Data shown:

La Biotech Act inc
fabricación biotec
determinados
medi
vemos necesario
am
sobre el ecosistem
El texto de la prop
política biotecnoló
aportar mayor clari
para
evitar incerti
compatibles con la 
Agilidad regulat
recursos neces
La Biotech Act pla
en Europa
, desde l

---

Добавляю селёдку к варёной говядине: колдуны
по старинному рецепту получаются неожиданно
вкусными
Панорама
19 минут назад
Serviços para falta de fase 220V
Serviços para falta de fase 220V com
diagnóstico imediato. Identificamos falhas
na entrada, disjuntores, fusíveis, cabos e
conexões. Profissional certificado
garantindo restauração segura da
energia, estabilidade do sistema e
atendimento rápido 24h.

Your assignment: Filter the entries down to the lines with the word "Serviços" in them.

The answer:
Serviços para falta de fase 220V
Serviços para falta de fase 220V com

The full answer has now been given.